--- ABOUT THIS EXERCISE ---
Reproduce the listing below from the line with "ترجمة* عبد الله سلمان العوامي" up to and including the line with "57 rue Victor Hugo - 76000 ROUEN - FRANCE", leaving the pictures out of your answer.

Segment Start: RECORDS SHOWN

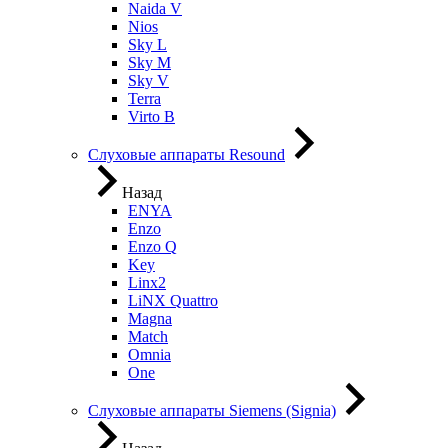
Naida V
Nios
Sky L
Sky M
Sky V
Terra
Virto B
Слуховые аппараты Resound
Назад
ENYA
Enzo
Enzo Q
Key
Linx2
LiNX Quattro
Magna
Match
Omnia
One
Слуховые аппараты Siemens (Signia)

Segment End: RECORDS SHOWN
Segment Start: RECORDS SHOWN

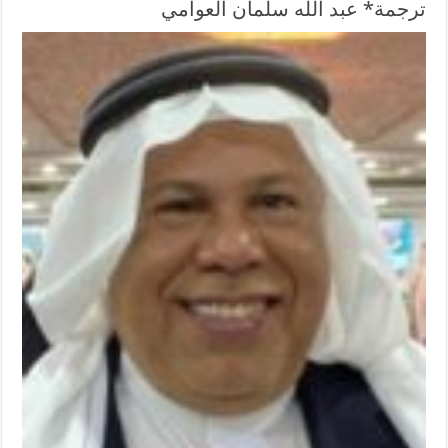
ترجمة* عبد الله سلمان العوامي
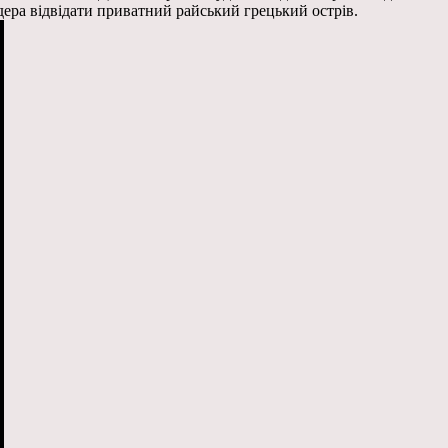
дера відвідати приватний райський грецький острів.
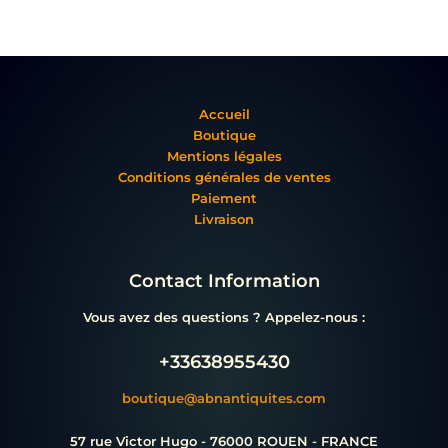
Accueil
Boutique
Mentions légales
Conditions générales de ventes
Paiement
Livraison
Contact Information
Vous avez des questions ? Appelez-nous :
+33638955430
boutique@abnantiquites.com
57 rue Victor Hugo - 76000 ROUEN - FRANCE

Segment End: RECORDS SHOWN

--- WRITTEN RESPONSE ---
ترجمة* عبد الله سلمان العوامي
дера відвідати приватний райський грецький острів.
Accueil
Boutique
Mentions légales
Conditions générales de ventes
Paiement
Livraison
Contact Information
Vous avez des questions ? Appelez-nous :
+33638955430
boutique@abnantiquites.com
57 rue Victor Hugo - 76000 ROUEN - FRANCE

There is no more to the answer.